Allen liked his son-in-law, and was going to stand by him, but in Arizona the saying "All's fair in love and war" is not accepted at its face value.

"I didn't," acknowledged Jack. "I was desperate at the thought of losing her. She loved me, and had forgotten him—she's happy with me now."

"I reckon that's right," was Jim's consoling reply.

To clinch his argument and soothe his troublesome conscience, Jack continued: "She never would have been happy with him."

"That's what I told him," declared Allen. "He knew it, an' that's why he went away—an' Echo—no matter what comes, she must never know. She'd never forgive you—an', fer that matter, me, neither."

Jack looked long out of the window toward the distant mountains—the barrier behind which Dick was wandering in the great desert, cut off from the woman he loved by a false friend.

"How I have suffered for that lie!" uttered Jack, in tones full of anguish. "That's what hurts me most—the thought that I lied to her.
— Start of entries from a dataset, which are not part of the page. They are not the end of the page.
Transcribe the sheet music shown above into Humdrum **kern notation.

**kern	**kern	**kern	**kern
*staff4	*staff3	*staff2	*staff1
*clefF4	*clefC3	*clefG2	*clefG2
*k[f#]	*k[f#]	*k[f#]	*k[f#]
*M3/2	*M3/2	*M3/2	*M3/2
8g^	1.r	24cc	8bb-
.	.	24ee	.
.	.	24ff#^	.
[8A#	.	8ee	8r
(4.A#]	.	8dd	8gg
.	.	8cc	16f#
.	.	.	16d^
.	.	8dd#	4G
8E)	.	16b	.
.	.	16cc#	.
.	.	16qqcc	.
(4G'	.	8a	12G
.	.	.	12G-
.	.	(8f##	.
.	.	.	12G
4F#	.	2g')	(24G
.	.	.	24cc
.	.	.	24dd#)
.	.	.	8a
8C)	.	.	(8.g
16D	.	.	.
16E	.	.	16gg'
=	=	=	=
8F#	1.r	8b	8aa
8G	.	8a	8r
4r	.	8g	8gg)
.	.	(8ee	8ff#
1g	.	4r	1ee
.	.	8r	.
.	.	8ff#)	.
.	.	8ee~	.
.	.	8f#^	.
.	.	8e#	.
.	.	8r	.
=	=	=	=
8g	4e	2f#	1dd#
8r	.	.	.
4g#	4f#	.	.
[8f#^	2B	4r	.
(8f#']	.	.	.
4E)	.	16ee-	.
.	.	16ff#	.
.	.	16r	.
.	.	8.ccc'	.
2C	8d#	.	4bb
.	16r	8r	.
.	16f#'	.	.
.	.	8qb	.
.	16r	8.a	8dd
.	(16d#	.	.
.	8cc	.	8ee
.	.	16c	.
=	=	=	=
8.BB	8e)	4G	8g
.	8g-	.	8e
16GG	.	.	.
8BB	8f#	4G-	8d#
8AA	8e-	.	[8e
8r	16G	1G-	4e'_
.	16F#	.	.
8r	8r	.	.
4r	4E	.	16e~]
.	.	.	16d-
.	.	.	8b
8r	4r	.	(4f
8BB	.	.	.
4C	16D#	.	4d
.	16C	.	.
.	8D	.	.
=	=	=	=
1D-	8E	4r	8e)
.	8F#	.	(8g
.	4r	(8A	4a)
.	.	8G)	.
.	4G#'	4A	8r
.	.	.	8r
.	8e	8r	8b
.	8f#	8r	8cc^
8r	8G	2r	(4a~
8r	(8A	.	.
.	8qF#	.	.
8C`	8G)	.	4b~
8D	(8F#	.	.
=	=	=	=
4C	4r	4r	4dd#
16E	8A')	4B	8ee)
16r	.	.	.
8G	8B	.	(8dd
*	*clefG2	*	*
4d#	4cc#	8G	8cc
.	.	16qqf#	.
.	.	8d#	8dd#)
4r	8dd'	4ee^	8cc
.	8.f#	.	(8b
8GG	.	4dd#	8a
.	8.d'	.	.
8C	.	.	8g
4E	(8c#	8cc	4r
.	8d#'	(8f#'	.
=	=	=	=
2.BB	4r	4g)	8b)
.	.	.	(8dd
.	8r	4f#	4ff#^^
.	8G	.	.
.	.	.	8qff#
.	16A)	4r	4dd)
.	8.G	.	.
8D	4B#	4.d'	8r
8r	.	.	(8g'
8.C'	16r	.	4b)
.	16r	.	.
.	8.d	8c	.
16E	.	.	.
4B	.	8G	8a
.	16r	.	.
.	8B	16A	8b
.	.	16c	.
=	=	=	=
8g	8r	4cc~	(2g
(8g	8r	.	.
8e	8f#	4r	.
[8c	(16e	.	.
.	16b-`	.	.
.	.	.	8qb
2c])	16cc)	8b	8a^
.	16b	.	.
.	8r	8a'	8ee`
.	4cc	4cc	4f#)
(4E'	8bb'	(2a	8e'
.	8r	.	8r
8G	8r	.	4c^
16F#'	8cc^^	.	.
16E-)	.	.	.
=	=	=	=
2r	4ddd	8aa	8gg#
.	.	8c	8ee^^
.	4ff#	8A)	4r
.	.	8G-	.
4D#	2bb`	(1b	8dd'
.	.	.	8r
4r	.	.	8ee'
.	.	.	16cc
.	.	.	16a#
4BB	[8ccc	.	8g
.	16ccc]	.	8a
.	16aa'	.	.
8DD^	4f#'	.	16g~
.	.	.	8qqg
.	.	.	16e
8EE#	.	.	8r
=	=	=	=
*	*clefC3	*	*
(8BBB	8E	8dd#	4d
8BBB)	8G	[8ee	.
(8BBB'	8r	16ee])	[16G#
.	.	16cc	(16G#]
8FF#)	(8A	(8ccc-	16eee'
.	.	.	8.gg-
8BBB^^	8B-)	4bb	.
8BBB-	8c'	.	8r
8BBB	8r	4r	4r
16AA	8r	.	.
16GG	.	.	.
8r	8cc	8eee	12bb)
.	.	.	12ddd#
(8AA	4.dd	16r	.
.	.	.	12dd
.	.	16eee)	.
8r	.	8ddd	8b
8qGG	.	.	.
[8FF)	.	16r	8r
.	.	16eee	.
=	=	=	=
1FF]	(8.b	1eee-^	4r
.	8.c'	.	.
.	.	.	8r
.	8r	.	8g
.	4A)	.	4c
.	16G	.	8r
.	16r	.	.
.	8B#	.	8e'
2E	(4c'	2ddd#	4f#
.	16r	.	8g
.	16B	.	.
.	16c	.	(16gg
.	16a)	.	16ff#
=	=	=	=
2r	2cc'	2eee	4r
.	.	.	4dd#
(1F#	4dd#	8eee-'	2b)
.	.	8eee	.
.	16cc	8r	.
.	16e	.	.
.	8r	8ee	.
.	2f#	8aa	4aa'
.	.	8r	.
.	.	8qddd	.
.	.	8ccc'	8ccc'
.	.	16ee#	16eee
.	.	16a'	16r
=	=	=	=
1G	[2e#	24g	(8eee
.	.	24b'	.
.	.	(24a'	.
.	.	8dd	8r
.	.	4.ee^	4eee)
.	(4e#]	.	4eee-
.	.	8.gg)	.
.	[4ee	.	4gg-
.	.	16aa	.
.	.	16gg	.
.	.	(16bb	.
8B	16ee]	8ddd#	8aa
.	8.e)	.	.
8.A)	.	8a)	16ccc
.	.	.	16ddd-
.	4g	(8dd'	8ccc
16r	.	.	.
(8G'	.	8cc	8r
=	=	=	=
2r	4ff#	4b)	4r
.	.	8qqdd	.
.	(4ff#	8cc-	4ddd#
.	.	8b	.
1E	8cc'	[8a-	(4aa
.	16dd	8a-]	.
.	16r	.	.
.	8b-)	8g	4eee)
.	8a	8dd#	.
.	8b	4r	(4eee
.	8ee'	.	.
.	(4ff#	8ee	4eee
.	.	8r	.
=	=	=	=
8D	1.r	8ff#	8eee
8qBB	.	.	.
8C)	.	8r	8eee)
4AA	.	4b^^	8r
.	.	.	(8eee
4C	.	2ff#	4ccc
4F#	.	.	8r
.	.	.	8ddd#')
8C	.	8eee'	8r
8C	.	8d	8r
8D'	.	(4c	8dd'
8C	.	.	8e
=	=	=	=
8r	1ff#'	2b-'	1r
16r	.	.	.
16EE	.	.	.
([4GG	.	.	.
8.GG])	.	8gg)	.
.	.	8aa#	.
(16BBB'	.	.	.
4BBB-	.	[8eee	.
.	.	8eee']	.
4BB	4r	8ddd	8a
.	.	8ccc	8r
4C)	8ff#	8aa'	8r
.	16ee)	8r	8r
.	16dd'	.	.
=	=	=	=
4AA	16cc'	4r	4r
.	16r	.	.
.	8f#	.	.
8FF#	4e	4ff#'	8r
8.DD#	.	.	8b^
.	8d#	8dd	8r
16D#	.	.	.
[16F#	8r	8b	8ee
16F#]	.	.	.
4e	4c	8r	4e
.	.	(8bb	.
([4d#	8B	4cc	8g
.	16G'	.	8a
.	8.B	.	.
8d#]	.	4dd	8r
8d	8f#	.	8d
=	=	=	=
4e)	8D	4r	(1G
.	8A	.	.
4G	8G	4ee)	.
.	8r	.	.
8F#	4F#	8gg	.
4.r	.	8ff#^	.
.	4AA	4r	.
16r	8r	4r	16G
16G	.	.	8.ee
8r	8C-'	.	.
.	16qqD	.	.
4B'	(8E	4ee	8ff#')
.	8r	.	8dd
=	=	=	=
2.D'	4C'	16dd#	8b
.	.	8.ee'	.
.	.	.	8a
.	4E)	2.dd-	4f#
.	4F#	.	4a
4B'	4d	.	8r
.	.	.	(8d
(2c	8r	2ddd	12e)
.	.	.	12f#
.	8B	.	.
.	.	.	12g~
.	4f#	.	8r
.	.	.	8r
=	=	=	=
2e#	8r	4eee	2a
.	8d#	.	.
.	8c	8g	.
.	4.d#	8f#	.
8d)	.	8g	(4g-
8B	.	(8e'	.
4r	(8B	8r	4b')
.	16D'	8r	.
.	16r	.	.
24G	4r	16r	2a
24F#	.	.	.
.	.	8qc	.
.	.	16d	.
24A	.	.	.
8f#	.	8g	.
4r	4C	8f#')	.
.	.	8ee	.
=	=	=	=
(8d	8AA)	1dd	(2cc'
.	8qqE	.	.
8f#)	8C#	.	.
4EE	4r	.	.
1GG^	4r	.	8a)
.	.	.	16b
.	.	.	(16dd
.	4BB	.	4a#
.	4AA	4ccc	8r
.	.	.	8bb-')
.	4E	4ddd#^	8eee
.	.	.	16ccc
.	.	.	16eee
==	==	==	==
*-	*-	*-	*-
I might have killed him that night," pondered Jack. He shuddered at the thought that he had been on the point of adding murder to the lie. He had faced the same temptation which Dick had yet to overcome.

"Mebbe you did. There's more'n one way of killin' a man," suggested Allen.

Jack swung round and faced him. The observation had struck home. He realized how poignantly Dick must have endured the loss of Echo and thought of his betrayal by Jack. As he had suffered mentally so Dick must be suffering in the desert. In self-justification he returned to his old argument.

"I waited until I was sure he was dead. Six months I waited after we heard the news. After I had told Echo I loved her and found that I was loved in return—then came this letter. God! What a fight I had with myself when I found that he lived—was thinking of returning home to claim her for his own. I rode out into the hills and fought it out all alone, like an Indian—then I resolved to hurry the wedding—to lie to her—and I have been living that lie every minute, every hour."